Oh, and his Republican "Rule of Law Defense Fund" project also just happens to rake in cash from an unknown set of corporate sponsors to pursue a conspicuously similar public agenda. Yes, go figure.
So now six of the Democrats on the Senate's Environment and Public Works Committee are politely inquiring as to what the hell might be up with that.
Six Democrats on the Senate’s Environment and Public Works Committee wrote to Pruitt on Tuesday asking for the names of donors, meeting information, internal emails and other details related to his director status at the nonprofit, called the Rule of Law Defense Fund.
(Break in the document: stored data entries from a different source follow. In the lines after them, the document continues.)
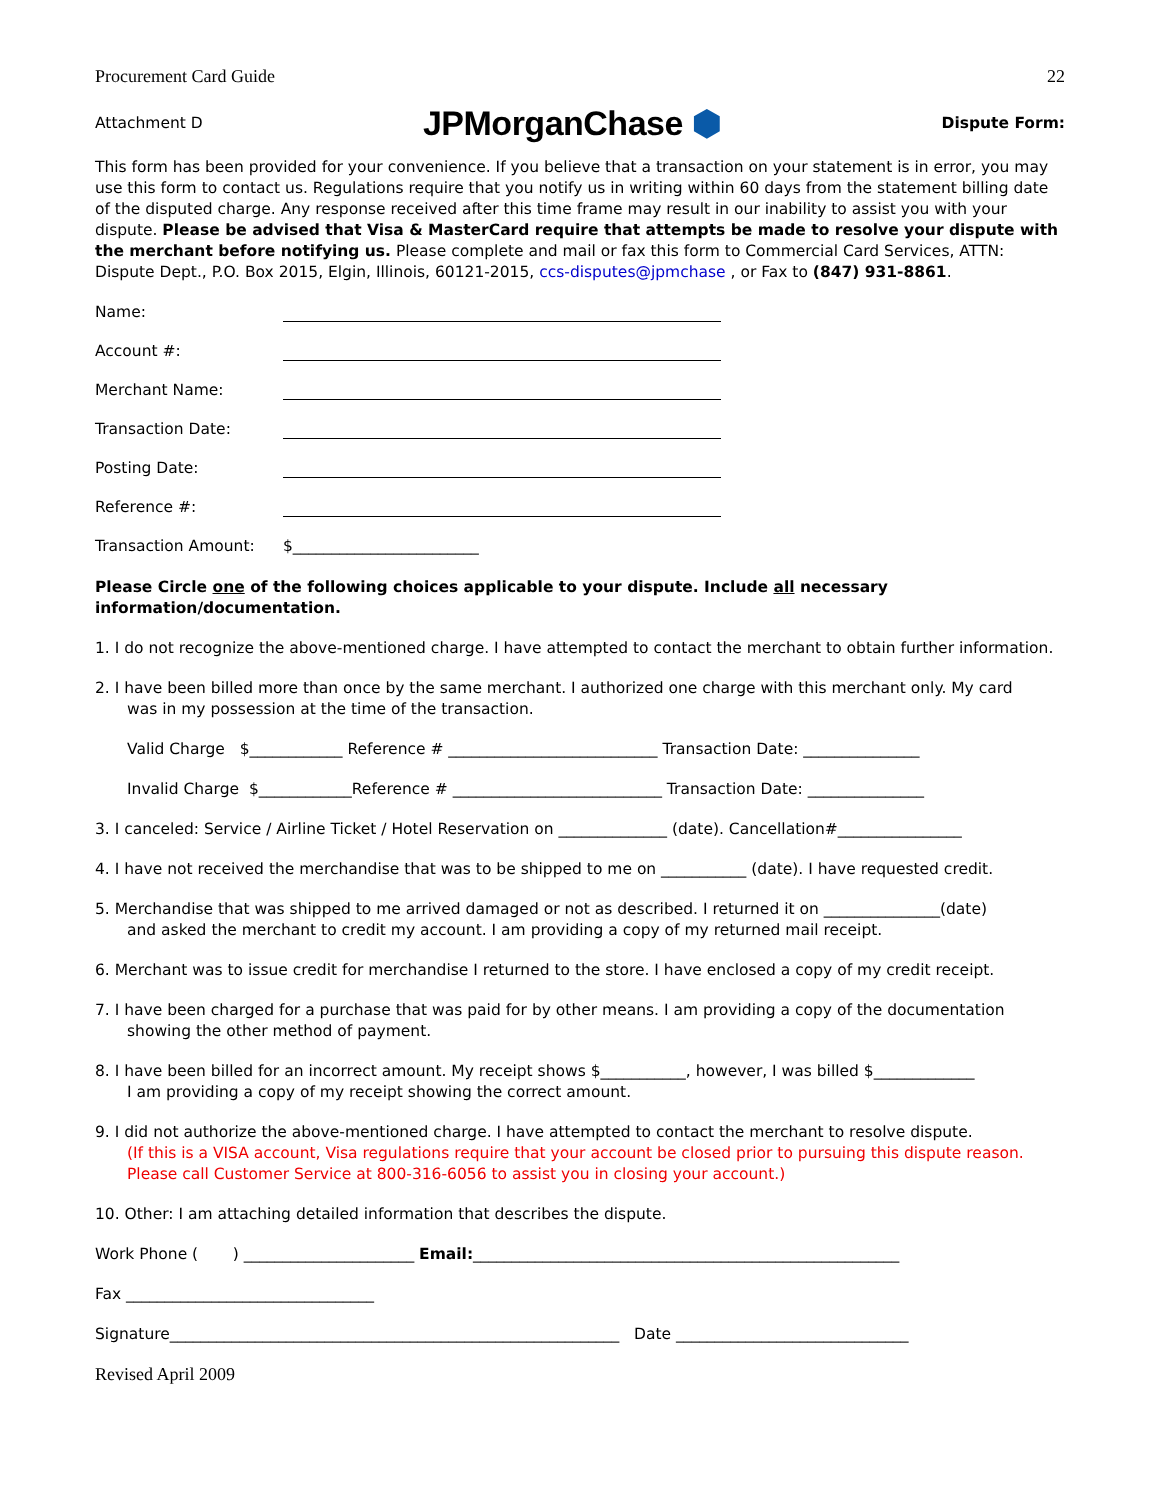Procurement Card Guide 22
Attachment D JPMorganChase ⬢ Dispute Form:
This form has been provided for your convenience. If you believe that a transaction on your statement is in error, you may use this form to contact us. Regulations require that you notify us in writing within 60 days from the statement billing date of the disputed charge. Any response received after this time frame may result in our inability to assist you with your dispute. Please be advised that Visa & MasterCard require that attempts be made to resolve your dispute with the merchant before notifying us. Please complete and mail or fax this form to Commercial Card Services, ATTN: Dispute Dept., P.O. Box 2015, Elgin, Illinois, 60121-2015, ccs-disputes@jpmchase , or Fax to (847) 931-8861.
Name:
Account #:
Merchant Name:
Transaction Date:
Posting Date:
Reference #:
Transaction Amount: $________________________
Please Circle one of the following choices applicable to your dispute. Include all necessary information/documentation.
1. I do not recognize the above-mentioned charge. I have attempted to contact the merchant to obtain further information.
2. I have been billed more than once by the same merchant. I authorized one charge with this merchant only. My card
was in my possession at the time of the transaction.
Valid Charge $____________ Reference # ___________________________ Transaction Date: _______________
Invalid Charge $____________Reference # ___________________________ Transaction Date: _______________
3. I canceled: Service / Airline Ticket / Hotel Reservation on ______________ (date). Cancellation#________________
4. I have not received the merchandise that was to be shipped to me on ___________ (date). I have requested credit.
5. Merchandise that was shipped to me arrived damaged or not as described. I returned it on _______________(date)
and asked the merchant to credit my account. I am providing a copy of my returned mail receipt.
6. Merchant was to issue credit for merchandise I returned to the store. I have enclosed a copy of my credit receipt.
7. I have been charged for a purchase that was paid for by other means. I am providing a copy of the documentation
showing the other method of payment.
8. I have been billed for an incorrect amount. My receipt shows $___________, however, I was billed $_____________
I am providing a copy of my receipt showing the correct amount.
9. I did not authorize the above-mentioned charge. I have attempted to contact the merchant to resolve dispute.
(If this is a VISA account, Visa regulations require that your account be closed prior to pursuing this dispute reason.
Please call Customer Service at 800-316-6056 to assist you in closing your account.)
10. Other: I am attaching detailed information that describes the dispute.
Work Phone ( ) ______________________ Email:_______________________________________________________
Fax ________________________________
Signature__________________________________________________________ Date ______________________________
Revised April 2009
Formed as an offshoot of the Republican Attorneys General Association, the Defense Fund is organized under a section of the tax code that allows it to keep donors secret — but it received $175,000 in 2014 from Freedom Partners, which coordinates the Kochs’ political activities. [...]
"The confirmation process, starting with your responses to committee questions before your hearing, is an opportunity for you to dispel the notion that the advocacy you have undertaken on environmental issues as Attorney General of Oklahoma has been directed by and for the benefit of the energy industry," the Democrats wrote to Pruitt.
This is the not terribly polite way of announcing that Pruitt's apparent crookedness on behalf of the very industries that the EPA is charged with regulating will be a subject of Pruitt's confirmation hearings. It probably won't deter any of the Republicans involved, none of whom harbor any remaining sense of shame, but Pruitt's explanations of just why he outsourced his office's legal opinion-writing to energy companies themselves and exactly what he got in return for it ought to at least make for some informative television.